Records taken from a dataset:
★ ★ ★ ★

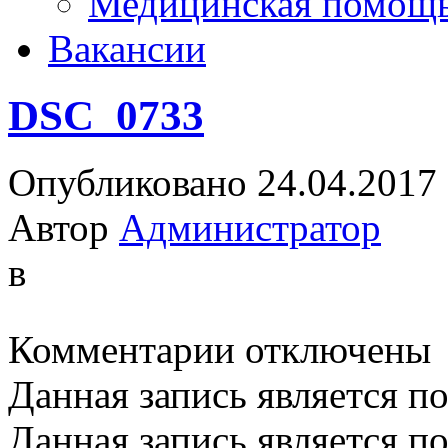
Медицинская помощ
Вакансии
DSC_0733
Опубликовано 24.04.2017
Автор
Администратор
в
к
Комментарии
отключены
записи
DSC_0733
Данная запись является п
Данная запись является п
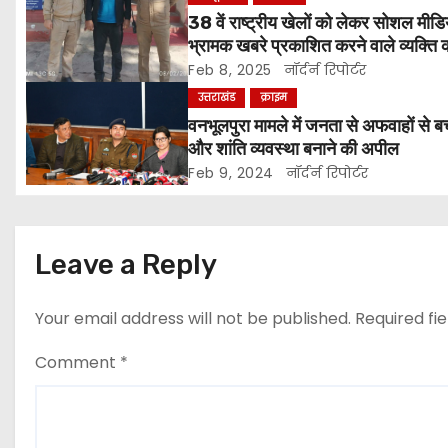
a
38 वें राष्ट्रीय खेलों को लेकर सोशल मीडि
v
भ्रामक खबरे प्रकाशित करने वाले व्यक्ति 
किया पुलिस ने गिरफ्तार ।
Feb 8, 2025
नॉर्दर्न रिपोर्टर
i
उत्तराखंड
क्राइम
g
वनभूलपुरा मामले में जनता से अफवाहों से ब
और शांति व्यवस्था बनाने की अपील
a
Feb 9, 2024
नॉर्दर्न रिपोर्टर
t
i
Leave a Reply
o
Your email address will not be published.
Required fi
n
Comment
*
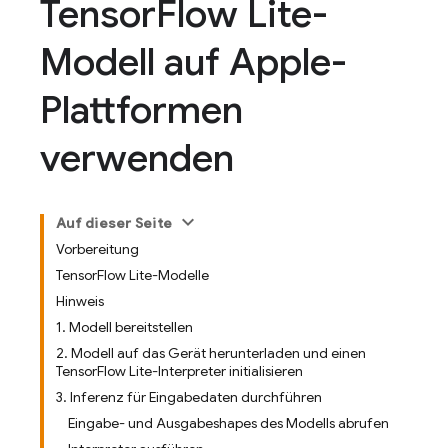
Tensor
Flow Lite-
Modell auf Apple-
Plattformen
verwenden
Auf dieser Seite
Vorbereitung
TensorFlow Lite-Modelle
Hinweis
1. Modell bereitstellen
2. Modell auf das Gerät herunterladen und einen
TensorFlow Lite-Interpreter initialisieren
3. Inferenz für Eingabedaten durchführen
Eingabe- und Ausgabeshapes des Modells abrufen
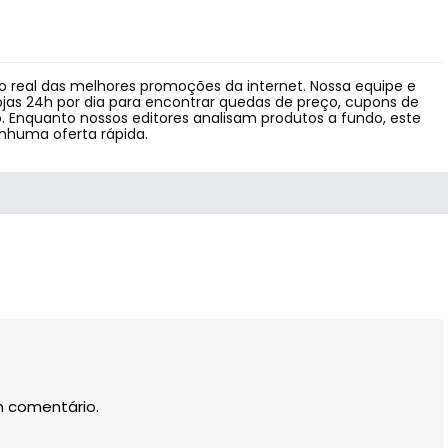
 real das melhores promoções da internet. Nossa equipe e
jas 24h por dia para encontrar quedas de preço, cupons de
 Enquanto nossos editores analisam produtos a fundo, este
enhuma oferta rápida.
m comentário.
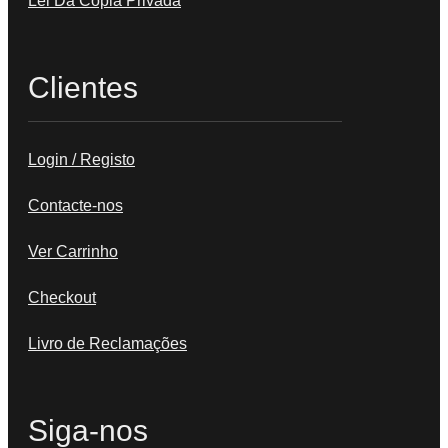
Lei Da Cópia Privada
Clientes
Login / Registo
Contacte-nos
Ver Carrinho
Checkout
Livro de Reclamações
Siga-nos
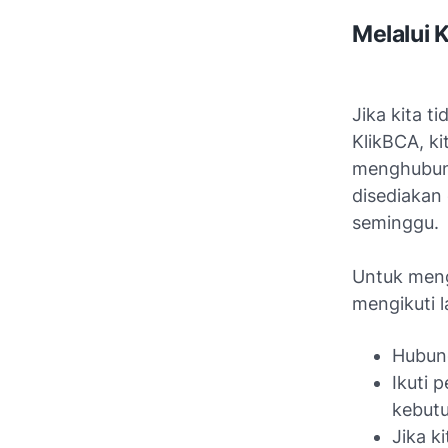
Melalui 
Jika kita t
KlikBCA, k
menghubung
disediakan
seminggu.
Untuk meng
mengikuti 
Hubung
Ikuti 
kebutu
Jika k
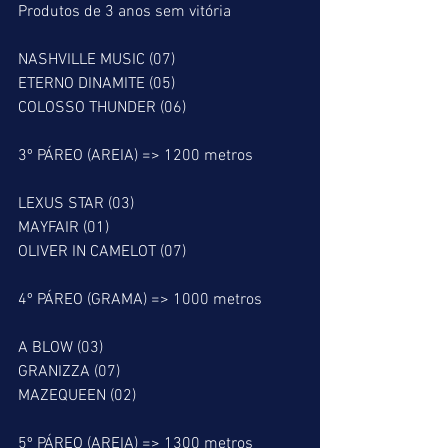
Produtos de 3 anos sem vitória
NASHVILLE MUSIC (07)
ETERNO DINAMITE (05)
COLOSSO THUNDER (06)
3º PÁREO (AREIA) => 1200 metros
LEXUS STAR (03)
MAYFAIR (01)
OLIVER IN CAMELOT (07)
4º PÁREO (GRAMA) => 1000 metros
A BLOW (03)
GRANIZZA (07)
MAZEQUEEN (02)
5º PÁREO (AREIA) => 1300 metros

★ ★ ★ ★

Directive: Reproduce every line of text from all the records above, leaving out the pictures.

Output:
Медицинская помощ
Вакансии
DSC_0733
Опубликовано 24.04.2017
Автор
Администратор
в
к
Комментарии
отключены
записи
DSC_0733
Данная запись является п
Данная запись является п
a
38 वें राष्ट्रीय खेलों को लेकर सोशल मीडि
v
भ्रामक खबरे प्रकाशित करने वाले व्यक्ति 
किया पुलिस ने गिरफ्तार ।
Feb 8, 2025
नॉर्दर्न रिपोर्टर
i
उत्तराखंड
क्राइम
g
वनभूलपुरा मामले में जनता से अफवाहों से ब
और शांति व्यवस्था बनाने की अपील
a
Feb 9, 2024
नॉर्दर्न रिपोर्टर
t
i
Leave a Reply
o
Your email address will not be published.
Required fi
n
Comment
*
Tensor
Flow Lite-
Modell auf Apple-
Plattformen
verwenden
Auf dieser Seite
Vorbereitung
TensorFlow Lite-Modelle
Hinweis
1. Modell bereitstellen
2. Modell auf das Gerät herunterladen und einen
TensorFlow Lite-Interpreter initialisieren
3. Inferenz für Eingabedaten durchführen
Eingabe- und Ausgabeshapes des Modells abrufen
 real das melhores promoções da internet. Nossa equipe e
jas 24h por dia para encontrar quedas de preço, cupons de
 Enquanto nossos editores analisam produtos a fundo, este
enhuma oferta rápida.
m comentário.
Lei Da Cópia Privada
Clientes
Login / Registo
Contacte-nos
Ver Carrinho
Checkout
Livro de Reclamações
Siga-nos
Melalui 
Jika kita t
KlikBCA, k
menghubung
disediakan
seminggu.
Untuk meng
mengikuti 
Hubung
Ikuti 
kebutu
Jika k
Produtos de 3 anos sem vitória
NASHVILLE MUSIC (07)
ETERNO DINAMITE (05)
COLOSSO THUNDER (06)
3º PÁREO (AREIA) => 1200 metros
LEXUS STAR (03)
MAYFAIR (01)
OLIVER IN CAMELOT (07)
4º PÁREO (GRAMA) => 1000 metros
A BLOW (03)
GRANIZZA (07)
MAZEQUEEN (02)
5º PÁREO (AREIA) => 1300 metros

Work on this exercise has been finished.